The controlled-attack method
The method comes out of the Y Combinator ecosystem and was originally developed to help startups identify outdated business models. AI-DisruptMe transfers it to established companies. External teams with no loyalty to the status quo build AI-powered business models with a single goal: serve the incumbent's customers better, cheaper or more conveniently.
The difference from a classic competitive workshop is fundamental. In the workshop, the company's assumptions get discussed and confirmed. In the controlled attack, they get attacked. What survives was actually stable. What falls was only thought to be stable.
Typical findings
Three patterns repeated across the projects run so far. First: customer interfaces that can be fully automated by AI agents were often the most expensive asset at the incumbent. Second: data silos considered an internal competitive advantage were reconstructed surprisingly fast by external AI models using publicly available data. Third: regulatory moats became less valuable than assumed once AI-native compliance processes were factored in.

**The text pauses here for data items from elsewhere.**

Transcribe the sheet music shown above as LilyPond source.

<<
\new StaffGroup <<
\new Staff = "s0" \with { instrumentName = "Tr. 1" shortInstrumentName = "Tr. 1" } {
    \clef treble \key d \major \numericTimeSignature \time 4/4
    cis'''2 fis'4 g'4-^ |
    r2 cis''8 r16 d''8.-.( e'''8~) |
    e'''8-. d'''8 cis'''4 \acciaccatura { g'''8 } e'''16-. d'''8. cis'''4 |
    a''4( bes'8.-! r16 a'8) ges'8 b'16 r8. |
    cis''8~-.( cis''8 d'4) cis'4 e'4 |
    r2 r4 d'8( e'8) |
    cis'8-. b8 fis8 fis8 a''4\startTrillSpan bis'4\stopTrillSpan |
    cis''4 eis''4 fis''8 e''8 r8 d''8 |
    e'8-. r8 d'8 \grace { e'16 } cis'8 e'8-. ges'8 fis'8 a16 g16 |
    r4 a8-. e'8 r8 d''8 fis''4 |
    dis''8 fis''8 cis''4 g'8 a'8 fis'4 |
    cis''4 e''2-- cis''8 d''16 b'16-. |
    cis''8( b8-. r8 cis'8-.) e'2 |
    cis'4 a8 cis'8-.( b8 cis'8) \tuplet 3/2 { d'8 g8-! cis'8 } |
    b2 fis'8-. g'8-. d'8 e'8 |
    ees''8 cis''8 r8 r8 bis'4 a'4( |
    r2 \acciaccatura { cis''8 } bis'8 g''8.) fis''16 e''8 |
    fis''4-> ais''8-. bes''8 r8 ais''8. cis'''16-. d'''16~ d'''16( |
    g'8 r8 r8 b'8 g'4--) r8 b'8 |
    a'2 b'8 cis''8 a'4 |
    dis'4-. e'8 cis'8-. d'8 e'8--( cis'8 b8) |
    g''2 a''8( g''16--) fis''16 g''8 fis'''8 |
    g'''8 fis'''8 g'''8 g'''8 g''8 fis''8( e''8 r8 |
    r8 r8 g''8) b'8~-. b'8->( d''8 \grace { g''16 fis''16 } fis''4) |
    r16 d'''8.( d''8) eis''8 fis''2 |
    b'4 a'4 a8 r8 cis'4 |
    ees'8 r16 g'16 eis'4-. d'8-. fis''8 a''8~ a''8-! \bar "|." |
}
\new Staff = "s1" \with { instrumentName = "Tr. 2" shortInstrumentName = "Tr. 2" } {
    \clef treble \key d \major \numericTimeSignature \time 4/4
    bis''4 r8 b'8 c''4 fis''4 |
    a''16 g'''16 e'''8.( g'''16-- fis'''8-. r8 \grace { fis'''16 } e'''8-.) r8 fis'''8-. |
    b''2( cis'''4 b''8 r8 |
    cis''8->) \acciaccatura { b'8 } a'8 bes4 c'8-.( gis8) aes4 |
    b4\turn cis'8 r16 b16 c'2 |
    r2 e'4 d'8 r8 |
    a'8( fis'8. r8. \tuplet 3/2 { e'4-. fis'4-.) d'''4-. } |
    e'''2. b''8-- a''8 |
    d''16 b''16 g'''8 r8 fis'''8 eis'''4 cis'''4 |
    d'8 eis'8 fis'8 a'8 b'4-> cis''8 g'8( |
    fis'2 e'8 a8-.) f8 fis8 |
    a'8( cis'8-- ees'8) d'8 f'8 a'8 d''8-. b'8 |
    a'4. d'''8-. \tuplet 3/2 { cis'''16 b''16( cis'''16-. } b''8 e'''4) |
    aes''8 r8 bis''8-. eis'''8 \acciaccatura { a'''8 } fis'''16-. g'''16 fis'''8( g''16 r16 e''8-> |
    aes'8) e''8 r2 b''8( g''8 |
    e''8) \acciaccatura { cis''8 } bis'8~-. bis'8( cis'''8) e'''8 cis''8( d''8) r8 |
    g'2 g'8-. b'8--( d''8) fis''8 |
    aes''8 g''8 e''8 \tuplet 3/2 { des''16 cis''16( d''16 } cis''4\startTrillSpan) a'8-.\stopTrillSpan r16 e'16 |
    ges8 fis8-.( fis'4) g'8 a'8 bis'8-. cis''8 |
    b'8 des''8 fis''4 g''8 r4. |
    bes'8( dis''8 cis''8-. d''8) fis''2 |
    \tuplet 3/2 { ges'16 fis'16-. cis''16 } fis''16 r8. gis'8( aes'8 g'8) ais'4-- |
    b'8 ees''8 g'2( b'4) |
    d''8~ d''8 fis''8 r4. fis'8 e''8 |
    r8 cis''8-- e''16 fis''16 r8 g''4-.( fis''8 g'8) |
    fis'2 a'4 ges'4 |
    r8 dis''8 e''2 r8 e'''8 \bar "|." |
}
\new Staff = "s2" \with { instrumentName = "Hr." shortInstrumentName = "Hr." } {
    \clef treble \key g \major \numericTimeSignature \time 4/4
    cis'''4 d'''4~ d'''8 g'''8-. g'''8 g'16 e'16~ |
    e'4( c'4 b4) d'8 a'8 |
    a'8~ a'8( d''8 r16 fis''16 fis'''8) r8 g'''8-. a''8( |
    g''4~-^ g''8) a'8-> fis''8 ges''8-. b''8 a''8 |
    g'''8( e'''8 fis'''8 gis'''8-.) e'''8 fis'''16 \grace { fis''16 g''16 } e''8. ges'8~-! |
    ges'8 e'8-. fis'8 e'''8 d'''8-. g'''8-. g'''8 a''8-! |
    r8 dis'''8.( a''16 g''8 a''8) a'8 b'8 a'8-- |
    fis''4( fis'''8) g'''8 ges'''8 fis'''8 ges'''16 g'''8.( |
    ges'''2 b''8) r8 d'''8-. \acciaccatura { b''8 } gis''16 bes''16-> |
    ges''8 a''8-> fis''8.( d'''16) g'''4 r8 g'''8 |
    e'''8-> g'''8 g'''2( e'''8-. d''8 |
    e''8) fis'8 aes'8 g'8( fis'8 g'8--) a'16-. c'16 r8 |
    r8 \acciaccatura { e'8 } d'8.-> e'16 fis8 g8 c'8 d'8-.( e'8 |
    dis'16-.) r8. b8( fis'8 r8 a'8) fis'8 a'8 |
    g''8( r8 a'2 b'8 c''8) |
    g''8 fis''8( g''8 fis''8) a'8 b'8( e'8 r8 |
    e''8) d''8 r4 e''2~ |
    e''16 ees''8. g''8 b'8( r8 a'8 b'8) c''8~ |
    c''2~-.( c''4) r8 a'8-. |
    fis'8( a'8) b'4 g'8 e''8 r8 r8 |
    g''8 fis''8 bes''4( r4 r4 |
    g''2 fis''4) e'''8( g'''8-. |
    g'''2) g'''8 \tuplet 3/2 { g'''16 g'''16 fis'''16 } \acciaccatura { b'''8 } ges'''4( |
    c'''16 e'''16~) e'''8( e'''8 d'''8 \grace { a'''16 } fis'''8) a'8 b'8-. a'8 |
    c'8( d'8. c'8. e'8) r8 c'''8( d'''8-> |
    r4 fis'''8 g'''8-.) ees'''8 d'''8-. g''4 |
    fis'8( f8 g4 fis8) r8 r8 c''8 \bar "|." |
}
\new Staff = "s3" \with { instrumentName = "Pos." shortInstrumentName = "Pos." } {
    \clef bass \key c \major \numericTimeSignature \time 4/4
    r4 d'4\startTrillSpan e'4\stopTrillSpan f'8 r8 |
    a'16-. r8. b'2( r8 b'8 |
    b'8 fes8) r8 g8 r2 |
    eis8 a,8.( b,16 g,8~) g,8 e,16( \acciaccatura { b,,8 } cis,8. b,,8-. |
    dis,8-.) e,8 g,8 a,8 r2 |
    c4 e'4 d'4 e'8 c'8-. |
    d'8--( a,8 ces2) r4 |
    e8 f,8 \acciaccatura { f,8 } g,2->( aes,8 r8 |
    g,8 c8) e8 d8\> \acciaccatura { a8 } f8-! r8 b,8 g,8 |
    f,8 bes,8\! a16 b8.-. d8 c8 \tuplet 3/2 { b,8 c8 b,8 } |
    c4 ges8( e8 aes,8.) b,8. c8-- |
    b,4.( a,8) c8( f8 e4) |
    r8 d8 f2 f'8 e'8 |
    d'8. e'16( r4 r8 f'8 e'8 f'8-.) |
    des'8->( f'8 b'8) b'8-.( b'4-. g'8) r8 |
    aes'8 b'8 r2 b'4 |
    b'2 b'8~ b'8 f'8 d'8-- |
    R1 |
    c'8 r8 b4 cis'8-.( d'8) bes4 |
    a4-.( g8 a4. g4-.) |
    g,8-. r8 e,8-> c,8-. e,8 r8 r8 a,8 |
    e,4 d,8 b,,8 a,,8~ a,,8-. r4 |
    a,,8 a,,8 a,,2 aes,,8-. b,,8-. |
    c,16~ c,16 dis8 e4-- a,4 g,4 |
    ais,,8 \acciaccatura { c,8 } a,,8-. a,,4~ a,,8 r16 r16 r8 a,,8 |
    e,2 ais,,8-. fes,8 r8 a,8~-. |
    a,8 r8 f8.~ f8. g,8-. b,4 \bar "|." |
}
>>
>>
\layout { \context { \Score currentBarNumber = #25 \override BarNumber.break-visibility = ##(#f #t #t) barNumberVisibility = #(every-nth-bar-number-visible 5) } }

None of these patterns is universal. What matters is that they get tested in the specific controlled attack against the specific company. General trends do not substitute for a specific analysis.
What happens afterwards
At the end of a DisruptMe project there is not a report but a list of concrete attacks that would work, and a second list of counter-measures. The counter-measures are prioritized by effort, impact and urgency. Management then decides which of them to actually implement. The value of the project comes not from the uncovering itself but from informed non-action where the attack is harmless, and from fast action where it would be fatal.